Search code examples
javascriptnode.jsfileiostream

What is the default number of bytes returned from read method of readable stream class?


The following snippet creates a readable stream from a file and then listens to the readable event to start receiving data from the stream.

    const rstream = fs.createReadStream(this.getFileName(), {
        encoding: "utf8"
    });

    /**
     * Reference: https://nodejs.org/api/stream.html#stream_readable_streams
     *
     * Adding a 'readable' event handler automatically make the stream to stop flowing,
     * and the data to be consumed via readable.read().
     */

    rstream.on("readable", () => {
        let data;
        while(data = rstream.read()) {
            console.log(data, " *");
        }
    });

The read function, accepts a size argument which is the maximum number of bytes to read from the read stream. What is the default number of bytes returned from the stream or how does it work? For example, if my file has newline-separated tokens, will it always return the tokens from the new line or could be it a partial result, where some tokens are from the new line and the last result has 2 just characters from the new line?

Update:

I also read about an option highWaterMark which possibly defines the chunk size for the buffered stream. How does this work. I tried the following:

    const rstream = fs.createReadStream(this.getFileName(), {
        encoding: "utf8",
        highWaterMark: 64 * 1024
    });

Does this mean that a chunk size will be no less than 64 * 1024 bytes? When I tried reading file the above configuration for highWaterMark, the program read 8 bytes the first time and some 11 bytes the next time with file size of 19 bytes. Should not it have read the complete 19 bytes at once?


Solution

  • will it always return the tokens from the new line or could be it a partial result

    No, it will not always return a full line. You have to be prepared to get a partial line. If you want line by line results, you can use the Readline interface and it will handle partial result buffering and only tell you when it has a whole line.

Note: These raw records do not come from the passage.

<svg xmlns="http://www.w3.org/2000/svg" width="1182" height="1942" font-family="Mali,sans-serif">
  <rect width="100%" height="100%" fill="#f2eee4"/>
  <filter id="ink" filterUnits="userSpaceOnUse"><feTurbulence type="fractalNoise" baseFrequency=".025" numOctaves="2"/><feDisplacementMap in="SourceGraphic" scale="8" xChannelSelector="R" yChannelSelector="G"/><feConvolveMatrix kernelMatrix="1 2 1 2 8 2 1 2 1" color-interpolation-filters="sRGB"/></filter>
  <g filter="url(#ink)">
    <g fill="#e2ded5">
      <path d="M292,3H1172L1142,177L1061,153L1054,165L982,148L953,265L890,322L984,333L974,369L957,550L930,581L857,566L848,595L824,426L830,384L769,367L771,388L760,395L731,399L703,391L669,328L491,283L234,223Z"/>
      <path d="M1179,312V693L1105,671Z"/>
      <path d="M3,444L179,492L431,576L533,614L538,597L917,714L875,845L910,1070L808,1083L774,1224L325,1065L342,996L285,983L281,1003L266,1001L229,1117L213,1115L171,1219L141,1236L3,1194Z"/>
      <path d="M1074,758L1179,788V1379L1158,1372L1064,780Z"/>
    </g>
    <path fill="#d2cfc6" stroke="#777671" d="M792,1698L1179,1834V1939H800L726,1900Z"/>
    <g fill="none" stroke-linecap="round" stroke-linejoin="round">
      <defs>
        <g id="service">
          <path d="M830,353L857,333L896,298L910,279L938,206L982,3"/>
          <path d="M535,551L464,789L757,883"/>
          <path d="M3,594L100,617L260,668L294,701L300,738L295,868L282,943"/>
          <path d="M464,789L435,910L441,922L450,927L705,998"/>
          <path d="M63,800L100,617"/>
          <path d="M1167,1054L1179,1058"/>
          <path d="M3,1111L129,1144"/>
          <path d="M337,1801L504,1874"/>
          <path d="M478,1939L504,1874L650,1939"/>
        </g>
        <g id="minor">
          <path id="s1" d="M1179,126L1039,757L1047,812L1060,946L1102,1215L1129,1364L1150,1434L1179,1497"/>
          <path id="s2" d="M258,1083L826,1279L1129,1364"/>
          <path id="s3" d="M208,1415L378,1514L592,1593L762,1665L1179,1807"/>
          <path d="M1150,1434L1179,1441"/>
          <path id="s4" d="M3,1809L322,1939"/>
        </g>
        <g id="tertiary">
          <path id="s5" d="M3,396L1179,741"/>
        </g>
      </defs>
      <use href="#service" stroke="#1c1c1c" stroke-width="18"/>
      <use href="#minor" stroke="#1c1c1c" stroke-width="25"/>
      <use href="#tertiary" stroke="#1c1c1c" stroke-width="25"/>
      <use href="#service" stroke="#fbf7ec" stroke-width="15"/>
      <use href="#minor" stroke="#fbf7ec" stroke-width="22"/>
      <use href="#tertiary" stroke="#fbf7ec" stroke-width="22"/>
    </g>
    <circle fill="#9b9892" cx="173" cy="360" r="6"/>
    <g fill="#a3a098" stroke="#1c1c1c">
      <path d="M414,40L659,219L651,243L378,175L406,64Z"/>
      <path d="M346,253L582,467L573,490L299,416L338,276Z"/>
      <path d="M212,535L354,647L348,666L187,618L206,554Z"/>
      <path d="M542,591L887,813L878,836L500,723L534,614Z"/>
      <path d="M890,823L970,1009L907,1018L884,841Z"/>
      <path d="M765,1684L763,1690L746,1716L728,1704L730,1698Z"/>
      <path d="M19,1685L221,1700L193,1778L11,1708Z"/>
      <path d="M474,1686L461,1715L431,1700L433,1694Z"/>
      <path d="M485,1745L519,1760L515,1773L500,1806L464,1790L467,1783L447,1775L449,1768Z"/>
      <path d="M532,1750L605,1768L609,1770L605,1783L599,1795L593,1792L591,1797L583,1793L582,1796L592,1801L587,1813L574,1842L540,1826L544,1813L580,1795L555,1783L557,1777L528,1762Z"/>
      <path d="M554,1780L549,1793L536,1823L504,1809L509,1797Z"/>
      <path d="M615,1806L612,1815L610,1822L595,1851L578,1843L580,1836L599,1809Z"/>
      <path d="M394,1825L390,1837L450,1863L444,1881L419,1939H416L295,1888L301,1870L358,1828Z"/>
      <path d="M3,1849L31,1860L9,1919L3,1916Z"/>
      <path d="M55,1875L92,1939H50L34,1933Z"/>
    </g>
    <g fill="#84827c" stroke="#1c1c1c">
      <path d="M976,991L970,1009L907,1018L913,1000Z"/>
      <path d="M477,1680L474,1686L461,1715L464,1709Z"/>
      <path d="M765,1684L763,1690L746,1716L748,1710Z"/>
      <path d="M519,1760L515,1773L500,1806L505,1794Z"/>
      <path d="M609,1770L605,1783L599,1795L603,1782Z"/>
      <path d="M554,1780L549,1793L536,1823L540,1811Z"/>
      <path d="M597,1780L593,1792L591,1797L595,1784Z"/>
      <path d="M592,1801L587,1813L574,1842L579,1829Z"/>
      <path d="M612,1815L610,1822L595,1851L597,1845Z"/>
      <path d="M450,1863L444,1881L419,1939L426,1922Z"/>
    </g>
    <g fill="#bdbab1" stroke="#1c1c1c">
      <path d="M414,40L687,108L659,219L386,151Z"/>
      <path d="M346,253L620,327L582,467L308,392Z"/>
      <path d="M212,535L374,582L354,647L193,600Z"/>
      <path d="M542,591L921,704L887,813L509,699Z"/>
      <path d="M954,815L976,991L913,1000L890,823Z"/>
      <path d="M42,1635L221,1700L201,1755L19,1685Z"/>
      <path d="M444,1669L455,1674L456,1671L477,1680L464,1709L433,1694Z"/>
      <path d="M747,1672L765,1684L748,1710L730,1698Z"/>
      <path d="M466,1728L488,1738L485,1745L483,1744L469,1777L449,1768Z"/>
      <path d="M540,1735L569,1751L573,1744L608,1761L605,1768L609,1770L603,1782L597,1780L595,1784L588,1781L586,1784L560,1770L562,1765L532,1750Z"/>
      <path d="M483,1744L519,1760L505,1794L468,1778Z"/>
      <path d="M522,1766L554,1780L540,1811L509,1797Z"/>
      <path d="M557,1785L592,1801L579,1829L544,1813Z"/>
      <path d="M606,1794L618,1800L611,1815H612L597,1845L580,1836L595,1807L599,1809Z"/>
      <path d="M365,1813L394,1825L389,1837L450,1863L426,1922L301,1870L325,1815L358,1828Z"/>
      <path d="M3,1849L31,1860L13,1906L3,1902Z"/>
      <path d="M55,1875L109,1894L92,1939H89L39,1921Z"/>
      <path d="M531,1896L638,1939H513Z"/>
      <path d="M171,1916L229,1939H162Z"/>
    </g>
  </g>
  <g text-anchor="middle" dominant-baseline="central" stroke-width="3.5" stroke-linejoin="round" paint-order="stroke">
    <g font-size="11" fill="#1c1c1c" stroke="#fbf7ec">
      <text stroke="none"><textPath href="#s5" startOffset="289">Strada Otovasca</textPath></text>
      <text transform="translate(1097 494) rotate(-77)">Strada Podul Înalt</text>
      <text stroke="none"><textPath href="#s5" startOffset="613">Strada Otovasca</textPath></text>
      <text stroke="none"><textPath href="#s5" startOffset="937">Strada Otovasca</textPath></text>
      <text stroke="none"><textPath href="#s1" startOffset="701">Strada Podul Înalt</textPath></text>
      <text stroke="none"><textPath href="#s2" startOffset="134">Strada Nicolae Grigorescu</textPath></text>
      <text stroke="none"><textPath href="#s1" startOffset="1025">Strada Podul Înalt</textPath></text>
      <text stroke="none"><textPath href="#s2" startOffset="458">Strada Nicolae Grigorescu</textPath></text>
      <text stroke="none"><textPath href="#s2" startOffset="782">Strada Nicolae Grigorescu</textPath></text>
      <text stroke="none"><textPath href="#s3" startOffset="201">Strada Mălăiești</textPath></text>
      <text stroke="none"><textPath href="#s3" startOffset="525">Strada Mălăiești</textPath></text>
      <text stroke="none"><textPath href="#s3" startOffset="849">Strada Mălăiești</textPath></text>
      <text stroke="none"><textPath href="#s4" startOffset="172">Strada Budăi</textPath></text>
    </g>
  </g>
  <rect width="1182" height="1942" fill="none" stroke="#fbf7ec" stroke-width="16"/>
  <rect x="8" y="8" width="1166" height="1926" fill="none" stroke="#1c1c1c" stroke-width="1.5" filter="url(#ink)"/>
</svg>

    What is the default number of bytes returned from the stream or how does it work?

    A stream uses an internal buffer (which you have some control over). The call to .read() is non-blocking. It will return as many bytes as it has in its buffer, up to the amount you asked for. But, if the buffer doesn't have very many bytes in it and particular as you get to reading towards the end of the buffer, you absolutely can get partial results before the stream has received the next set of bytes from the file.

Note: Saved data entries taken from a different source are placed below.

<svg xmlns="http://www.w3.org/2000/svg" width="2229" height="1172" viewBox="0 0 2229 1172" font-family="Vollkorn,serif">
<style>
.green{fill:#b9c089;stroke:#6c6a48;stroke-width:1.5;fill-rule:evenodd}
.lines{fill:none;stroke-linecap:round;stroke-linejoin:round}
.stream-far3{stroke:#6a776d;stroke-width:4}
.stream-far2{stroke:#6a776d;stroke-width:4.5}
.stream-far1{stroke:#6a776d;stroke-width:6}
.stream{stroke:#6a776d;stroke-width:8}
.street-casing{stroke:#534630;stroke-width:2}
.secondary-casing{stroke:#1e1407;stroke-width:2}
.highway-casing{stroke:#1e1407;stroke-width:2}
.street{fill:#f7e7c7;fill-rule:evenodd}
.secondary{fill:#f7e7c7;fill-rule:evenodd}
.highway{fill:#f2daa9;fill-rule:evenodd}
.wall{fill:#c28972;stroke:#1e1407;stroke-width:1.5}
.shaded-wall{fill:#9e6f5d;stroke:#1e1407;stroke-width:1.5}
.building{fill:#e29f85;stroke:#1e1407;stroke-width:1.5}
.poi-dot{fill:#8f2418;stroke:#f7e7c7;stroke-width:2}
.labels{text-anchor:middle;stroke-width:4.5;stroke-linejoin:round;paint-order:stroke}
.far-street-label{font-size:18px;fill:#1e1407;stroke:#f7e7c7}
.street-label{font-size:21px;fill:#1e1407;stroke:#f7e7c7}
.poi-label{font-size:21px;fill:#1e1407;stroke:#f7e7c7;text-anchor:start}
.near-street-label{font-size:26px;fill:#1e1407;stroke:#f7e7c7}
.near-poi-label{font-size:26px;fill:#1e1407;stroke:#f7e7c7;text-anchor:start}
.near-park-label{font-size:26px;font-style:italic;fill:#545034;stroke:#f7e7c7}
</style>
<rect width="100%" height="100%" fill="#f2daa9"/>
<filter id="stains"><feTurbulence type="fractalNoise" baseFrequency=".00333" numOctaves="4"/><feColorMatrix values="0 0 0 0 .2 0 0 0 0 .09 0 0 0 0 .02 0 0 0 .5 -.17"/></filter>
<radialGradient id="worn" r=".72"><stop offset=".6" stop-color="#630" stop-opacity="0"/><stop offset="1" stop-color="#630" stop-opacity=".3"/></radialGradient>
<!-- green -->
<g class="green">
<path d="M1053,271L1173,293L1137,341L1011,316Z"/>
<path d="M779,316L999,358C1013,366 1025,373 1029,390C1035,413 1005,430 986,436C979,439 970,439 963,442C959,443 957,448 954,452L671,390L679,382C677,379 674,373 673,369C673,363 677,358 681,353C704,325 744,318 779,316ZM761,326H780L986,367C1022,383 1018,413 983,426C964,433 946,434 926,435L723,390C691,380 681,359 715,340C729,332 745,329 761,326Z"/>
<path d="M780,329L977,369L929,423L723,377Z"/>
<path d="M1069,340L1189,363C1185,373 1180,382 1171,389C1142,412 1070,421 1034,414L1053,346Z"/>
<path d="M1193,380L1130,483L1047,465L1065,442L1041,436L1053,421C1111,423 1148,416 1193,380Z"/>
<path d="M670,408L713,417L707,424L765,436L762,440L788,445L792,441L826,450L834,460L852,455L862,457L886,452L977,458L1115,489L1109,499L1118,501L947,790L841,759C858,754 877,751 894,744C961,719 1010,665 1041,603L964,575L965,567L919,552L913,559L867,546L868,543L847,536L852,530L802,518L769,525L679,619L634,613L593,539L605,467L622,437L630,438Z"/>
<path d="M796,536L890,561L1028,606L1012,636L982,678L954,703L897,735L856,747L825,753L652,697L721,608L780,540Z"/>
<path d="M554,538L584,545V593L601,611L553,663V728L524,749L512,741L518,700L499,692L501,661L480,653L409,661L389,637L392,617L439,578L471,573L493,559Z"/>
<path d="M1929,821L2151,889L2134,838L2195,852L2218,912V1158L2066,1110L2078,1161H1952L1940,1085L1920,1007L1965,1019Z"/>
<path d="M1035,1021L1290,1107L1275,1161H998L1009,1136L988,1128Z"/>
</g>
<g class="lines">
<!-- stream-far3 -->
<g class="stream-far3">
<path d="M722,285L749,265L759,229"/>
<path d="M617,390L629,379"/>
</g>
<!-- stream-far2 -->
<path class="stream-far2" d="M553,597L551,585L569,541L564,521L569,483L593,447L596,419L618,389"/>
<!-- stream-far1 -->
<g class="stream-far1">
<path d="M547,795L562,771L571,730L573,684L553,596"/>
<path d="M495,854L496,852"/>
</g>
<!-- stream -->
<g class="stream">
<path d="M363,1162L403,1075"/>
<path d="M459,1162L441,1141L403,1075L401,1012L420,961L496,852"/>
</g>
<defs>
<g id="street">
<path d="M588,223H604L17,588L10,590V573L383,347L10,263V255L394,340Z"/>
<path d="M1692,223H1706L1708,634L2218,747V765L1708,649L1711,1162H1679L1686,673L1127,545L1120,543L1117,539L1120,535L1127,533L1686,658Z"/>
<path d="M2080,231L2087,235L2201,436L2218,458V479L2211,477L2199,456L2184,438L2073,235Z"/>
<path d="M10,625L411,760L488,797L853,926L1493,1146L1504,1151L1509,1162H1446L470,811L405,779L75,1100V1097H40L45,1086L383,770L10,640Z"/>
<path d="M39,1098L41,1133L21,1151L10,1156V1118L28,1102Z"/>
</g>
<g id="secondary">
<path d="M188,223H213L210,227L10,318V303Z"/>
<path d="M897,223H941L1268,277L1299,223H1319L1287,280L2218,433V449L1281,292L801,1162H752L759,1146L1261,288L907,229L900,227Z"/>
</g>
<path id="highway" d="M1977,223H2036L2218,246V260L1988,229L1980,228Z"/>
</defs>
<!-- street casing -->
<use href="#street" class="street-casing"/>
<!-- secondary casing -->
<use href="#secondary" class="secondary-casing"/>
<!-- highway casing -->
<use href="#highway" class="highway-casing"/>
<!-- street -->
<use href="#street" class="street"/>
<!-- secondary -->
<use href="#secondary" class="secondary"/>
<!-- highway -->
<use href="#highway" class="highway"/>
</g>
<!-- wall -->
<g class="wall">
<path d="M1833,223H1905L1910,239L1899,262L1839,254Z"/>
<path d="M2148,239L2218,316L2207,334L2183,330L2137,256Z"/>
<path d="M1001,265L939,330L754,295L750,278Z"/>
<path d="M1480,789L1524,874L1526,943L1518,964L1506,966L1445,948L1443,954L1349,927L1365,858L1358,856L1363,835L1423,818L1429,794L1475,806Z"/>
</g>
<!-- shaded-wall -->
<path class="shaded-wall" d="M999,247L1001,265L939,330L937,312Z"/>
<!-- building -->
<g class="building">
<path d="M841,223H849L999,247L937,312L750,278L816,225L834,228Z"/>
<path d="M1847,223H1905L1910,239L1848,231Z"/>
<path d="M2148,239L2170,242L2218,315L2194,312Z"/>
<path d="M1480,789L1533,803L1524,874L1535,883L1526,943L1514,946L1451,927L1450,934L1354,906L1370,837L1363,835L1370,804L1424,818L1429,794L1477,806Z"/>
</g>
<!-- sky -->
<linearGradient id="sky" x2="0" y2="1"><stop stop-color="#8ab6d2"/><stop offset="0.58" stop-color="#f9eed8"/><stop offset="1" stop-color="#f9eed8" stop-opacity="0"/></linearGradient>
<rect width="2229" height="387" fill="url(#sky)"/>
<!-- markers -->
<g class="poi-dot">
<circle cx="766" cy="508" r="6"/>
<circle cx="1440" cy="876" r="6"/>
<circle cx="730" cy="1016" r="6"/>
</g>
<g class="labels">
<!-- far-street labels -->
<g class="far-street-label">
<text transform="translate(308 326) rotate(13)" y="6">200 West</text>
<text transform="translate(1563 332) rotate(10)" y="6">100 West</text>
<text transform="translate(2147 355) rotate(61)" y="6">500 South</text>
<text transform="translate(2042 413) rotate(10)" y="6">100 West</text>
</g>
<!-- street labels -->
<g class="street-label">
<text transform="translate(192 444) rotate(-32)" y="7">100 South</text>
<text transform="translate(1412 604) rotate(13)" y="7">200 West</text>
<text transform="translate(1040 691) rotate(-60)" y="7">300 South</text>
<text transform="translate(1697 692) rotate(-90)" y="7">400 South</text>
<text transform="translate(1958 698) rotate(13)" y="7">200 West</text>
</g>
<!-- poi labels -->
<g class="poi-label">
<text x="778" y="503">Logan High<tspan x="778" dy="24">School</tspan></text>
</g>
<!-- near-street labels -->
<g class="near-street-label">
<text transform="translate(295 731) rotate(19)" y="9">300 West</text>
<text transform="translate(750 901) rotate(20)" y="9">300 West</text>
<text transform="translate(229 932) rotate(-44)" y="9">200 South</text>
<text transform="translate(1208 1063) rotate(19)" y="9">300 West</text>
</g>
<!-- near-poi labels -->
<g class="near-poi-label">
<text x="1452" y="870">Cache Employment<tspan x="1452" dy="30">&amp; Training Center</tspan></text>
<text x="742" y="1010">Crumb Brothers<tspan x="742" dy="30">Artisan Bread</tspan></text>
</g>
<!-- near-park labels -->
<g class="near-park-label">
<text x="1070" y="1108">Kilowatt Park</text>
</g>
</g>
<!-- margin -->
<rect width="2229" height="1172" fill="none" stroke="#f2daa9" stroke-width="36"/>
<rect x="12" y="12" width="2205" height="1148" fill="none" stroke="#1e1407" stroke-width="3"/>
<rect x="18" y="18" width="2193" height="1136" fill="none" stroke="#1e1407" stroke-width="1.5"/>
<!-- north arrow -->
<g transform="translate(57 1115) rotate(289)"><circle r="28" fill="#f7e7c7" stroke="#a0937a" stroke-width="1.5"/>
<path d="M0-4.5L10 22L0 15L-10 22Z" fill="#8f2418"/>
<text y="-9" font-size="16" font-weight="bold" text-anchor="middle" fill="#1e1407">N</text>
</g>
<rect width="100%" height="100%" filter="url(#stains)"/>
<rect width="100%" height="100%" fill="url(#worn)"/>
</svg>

    So, there is no automatic "default" value for how many bytes will be ready upon the first read. It depends upon a whole bunch of timing considerations including how much time has elapsed since you opened the stream and when you are reading and how fast your drive is and how much contention there is for both CPU and I/O on your system. If you don't read for a little while, the stream should fill its internal buffer. If you read immediately, it might have not yet put any or much into the buffer yet.

    Does this mean that a chunk size will be no less than 64 * 1024 bytes?

    No, it means that a chunk size will be no larger than that. For a readable stream, the highWaterMark determines the maximum amount of data that the stream will buffer ahead of your actual read() calls. Once, the stream fills up that buffer, it stops reading automatically until you read some of that data out of the internal buffer.